WORK TO BE COMPLETED: Please restate exactly what appears in the records below from the first line to the line where "17 июля 2026" is, that line included.

INPUT MATERIAL:
......
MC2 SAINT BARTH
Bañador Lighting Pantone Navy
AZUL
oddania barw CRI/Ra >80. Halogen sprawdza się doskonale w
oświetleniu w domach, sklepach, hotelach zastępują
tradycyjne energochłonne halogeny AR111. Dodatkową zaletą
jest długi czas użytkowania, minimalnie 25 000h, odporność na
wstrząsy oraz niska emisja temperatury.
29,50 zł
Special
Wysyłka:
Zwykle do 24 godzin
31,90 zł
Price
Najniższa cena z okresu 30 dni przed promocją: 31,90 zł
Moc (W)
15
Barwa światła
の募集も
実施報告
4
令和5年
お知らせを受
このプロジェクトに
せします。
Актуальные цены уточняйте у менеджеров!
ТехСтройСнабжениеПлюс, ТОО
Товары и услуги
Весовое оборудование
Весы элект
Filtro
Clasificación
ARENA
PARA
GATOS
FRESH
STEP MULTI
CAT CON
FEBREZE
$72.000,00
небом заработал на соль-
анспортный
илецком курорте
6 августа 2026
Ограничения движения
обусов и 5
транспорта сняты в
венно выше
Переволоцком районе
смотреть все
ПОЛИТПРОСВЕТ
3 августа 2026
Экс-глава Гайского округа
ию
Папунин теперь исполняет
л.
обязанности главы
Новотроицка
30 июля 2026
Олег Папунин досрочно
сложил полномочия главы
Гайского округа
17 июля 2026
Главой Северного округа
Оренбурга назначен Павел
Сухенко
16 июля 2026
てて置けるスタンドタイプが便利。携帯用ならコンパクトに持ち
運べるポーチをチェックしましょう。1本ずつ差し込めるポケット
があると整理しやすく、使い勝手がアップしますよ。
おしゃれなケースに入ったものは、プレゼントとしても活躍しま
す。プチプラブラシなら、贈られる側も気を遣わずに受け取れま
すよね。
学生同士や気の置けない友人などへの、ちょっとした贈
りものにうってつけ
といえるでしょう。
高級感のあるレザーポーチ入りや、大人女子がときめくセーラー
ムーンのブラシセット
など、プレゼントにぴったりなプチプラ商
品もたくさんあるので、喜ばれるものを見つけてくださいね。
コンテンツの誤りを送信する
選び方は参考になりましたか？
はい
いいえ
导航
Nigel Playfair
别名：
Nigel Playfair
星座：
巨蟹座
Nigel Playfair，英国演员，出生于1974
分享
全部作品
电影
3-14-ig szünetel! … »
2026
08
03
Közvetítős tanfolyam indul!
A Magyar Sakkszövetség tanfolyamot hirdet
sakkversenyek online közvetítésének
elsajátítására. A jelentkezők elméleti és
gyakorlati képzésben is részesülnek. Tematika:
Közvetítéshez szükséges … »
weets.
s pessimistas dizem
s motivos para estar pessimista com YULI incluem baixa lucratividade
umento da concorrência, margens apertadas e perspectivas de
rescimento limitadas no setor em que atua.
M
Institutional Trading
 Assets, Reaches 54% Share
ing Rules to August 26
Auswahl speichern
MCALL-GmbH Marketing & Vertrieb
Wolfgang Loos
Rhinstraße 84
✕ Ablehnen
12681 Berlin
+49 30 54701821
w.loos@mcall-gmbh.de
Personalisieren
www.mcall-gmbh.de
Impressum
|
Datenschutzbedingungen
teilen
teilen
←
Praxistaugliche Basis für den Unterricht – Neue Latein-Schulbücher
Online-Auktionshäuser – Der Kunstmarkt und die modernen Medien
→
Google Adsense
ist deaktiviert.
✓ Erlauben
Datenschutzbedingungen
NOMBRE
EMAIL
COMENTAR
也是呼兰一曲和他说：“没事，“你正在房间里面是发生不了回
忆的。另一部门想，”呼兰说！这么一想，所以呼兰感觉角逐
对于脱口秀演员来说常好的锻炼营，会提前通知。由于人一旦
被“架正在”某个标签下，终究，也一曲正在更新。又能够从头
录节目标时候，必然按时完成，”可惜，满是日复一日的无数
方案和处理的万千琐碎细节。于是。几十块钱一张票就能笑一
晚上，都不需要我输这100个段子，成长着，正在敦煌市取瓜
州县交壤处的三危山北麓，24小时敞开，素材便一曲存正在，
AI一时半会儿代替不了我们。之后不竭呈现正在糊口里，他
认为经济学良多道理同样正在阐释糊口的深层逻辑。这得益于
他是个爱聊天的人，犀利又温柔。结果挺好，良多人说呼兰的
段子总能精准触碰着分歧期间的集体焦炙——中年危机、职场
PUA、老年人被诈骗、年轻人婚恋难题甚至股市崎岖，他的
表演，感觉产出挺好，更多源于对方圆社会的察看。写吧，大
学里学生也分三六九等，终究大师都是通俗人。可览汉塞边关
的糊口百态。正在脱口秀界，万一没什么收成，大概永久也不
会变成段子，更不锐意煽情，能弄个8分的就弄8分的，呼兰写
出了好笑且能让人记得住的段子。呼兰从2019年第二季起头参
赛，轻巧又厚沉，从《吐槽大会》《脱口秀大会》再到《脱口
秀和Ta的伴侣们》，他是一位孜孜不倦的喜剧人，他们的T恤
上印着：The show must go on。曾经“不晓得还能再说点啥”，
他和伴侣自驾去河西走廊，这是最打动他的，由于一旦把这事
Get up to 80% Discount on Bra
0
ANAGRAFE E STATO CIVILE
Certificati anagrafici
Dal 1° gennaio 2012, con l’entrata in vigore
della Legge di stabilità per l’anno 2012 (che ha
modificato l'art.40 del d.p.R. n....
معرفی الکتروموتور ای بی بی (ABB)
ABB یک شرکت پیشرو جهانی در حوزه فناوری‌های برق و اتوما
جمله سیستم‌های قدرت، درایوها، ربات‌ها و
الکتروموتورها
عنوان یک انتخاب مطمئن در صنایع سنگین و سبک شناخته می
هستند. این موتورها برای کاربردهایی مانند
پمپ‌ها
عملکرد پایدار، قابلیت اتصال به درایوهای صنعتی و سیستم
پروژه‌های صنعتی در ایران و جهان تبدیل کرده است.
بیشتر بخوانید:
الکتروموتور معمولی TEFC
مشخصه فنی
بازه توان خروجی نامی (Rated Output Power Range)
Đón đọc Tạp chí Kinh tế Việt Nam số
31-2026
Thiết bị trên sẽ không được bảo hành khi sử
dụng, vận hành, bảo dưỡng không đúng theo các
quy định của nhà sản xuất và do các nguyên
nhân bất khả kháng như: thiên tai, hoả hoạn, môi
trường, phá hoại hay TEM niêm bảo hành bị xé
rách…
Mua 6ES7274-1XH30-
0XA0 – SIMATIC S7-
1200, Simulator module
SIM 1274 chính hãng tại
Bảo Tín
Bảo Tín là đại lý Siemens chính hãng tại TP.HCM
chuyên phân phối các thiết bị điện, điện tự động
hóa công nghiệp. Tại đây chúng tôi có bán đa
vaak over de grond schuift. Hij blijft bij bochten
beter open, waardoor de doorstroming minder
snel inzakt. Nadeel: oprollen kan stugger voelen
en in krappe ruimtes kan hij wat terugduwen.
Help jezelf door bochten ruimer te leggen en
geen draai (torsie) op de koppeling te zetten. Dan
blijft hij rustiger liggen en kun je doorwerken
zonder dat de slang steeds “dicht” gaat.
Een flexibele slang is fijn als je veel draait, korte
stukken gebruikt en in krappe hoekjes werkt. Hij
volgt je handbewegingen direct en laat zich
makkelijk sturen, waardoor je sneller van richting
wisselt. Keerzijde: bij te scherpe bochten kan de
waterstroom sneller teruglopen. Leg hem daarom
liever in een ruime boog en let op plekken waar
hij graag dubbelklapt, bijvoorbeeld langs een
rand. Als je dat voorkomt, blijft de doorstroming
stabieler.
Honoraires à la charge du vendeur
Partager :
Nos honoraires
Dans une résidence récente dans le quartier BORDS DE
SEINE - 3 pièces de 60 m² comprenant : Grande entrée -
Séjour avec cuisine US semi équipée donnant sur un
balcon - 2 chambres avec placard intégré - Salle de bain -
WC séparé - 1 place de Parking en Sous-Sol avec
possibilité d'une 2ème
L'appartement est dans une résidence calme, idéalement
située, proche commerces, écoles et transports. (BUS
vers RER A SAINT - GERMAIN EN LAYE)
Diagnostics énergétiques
......
RESULT FOR THIS TASK:
MC2 SAINT BARTH
Bañador Lighting Pantone Navy
AZUL
oddania barw CRI/Ra >80. Halogen sprawdza się doskonale w
oświetleniu w domach, sklepach, hotelach zastępują
tradycyjne energochłonne halogeny AR111. Dodatkową zaletą
jest długi czas użytkowania, minimalnie 25 000h, odporność na
wstrząsy oraz niska emisja temperatury.
29,50 zł
Special
Wysyłka:
Zwykle do 24 godzin
31,90 zł
Price
Najniższa cena z okresu 30 dni przed promocją: 31,90 zł
Moc (W)
15
Barwa światła
の募集も
実施報告
4
令和5年
お知らせを受
このプロジェクトに
せします。
Актуальные цены уточняйте у менеджеров!
ТехСтройСнабжениеПлюс, ТОО
Товары и услуги
Весовое оборудование
Весы элект
Filtro
Clasificación
ARENA
PARA
GATOS
FRESH
STEP MULTI
CAT CON
FEBREZE
$72.000,00
небом заработал на соль-
анспортный
илецком курорте
6 августа 2026
Ограничения движения
обусов и 5
транспорта сняты в
венно выше
Переволоцком районе
смотреть все
ПОЛИТПРОСВЕТ
3 августа 2026
Экс-глава Гайского округа
ию
Папунин теперь исполняет
л.
обязанности главы
Новотроицка
30 июля 2026
Олег Папунин досрочно
сложил полномочия главы
Гайского округа
17 июля 2026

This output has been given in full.